The reality is, however, that his actions - regardless of how unpleasant and unsympathetic they may appear to millions of people - are perfectly rational.

USA is strong enough that nobody can ignore or isolate it. And it is well within its rights to demand others to abide by their commitments to it (like many NATO member states unwilling to spend the agreed 2% of their GDP on defense). Trump knows how to wield that power with few side effects other than groans of complaint, usually coming from the bankrupt museum that Europe is.

Paradoxically, for all its Machiavellian appearances, the real recklessness is present in Beijing, not Washington.

CCP bears many characteristics of an intellectual, technocratic, disciplined leadership - and, in quite a few domains, it is. But its foreign policy is a disaster of proportions so catastrophic that it may very well lead to a repeat of the “century of humiliation”, which too was rooted in excessive pride that came before a very painful fall.

Nobody in the world likes China.

Developed countries quite clearly not only view it negatively but have a grave distrust of it. And developing countries are happy to take money and invite Chinese investment - but are not reliable or in any way valuable allies.

The problem with China isn’t even that it is assertive in its foreign policy - but that it behaves like a street thug (both dumb and violent).

WORK INSTRUCTION A: Gather every line of the records that contains the word "before".
The passage and the records come from different sources.

LISTED ENTRIES:
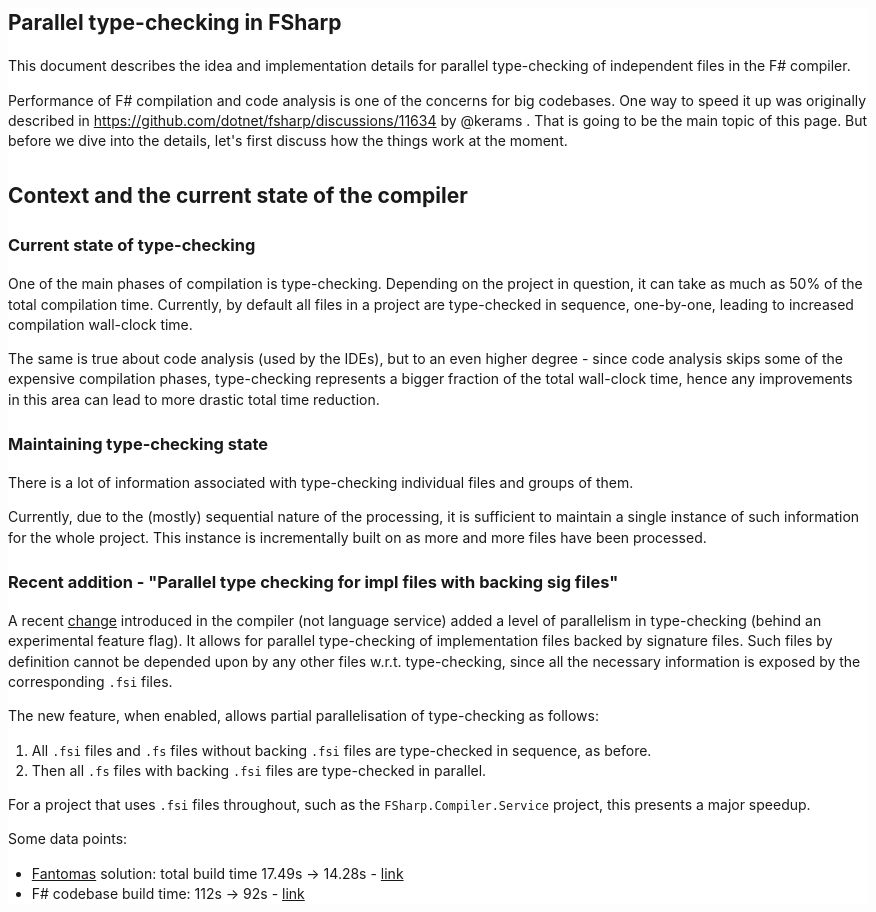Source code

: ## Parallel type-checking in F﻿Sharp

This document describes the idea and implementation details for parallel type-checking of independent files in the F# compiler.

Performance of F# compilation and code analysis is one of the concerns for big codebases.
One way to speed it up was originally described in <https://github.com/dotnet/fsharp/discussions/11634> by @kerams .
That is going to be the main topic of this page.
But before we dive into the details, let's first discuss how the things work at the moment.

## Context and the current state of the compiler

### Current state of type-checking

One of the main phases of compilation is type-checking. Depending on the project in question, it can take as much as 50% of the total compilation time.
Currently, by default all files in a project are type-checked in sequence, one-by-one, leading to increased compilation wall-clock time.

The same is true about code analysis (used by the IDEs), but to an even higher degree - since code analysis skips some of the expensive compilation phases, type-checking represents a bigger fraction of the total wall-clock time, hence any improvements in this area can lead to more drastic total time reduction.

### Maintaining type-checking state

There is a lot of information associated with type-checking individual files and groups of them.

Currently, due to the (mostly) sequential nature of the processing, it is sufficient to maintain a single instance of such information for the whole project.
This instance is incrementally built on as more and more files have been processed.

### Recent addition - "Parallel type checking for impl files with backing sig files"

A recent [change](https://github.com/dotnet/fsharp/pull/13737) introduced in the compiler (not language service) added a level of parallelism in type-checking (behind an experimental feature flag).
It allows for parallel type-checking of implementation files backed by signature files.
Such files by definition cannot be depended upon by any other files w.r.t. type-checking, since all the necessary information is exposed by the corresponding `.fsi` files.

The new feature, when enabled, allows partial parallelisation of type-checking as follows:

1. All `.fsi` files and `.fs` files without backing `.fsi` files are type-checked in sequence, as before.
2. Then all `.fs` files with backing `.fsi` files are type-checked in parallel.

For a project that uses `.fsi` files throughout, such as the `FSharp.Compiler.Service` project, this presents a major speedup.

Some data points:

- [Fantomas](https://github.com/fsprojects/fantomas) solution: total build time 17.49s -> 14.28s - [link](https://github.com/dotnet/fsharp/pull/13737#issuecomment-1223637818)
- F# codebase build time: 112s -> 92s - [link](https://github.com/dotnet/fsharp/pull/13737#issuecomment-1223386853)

WORK INSTRUCTION B: Using the passage on China's foreign policy, decide whether each statement agrees with it: (i) China's foreign policy is described as a disaster; (ii) developing countries are called reliable allies of China; (iii) the real recklessness is placed in Washington. Answer yes or no for each and quote the words from the passage that decide it.

EXERCISE ANSWER A:
But before we dive into the details, let's first discuss how the things work at the moment.
1. All `.fsi` files and `.fs` files without backing `.fsi` files are type-checked in sequence, as before.

EXERCISE ANSWER B:
(i) Yes: "But its foreign policy is a disaster of proportions so catastrophic that it may very well lead to a repeat of the “century of humiliation”"
(ii) No: "but are not reliable or in any way valuable allies."
(iii) No: "the real recklessness is present in Beijing, not Washington."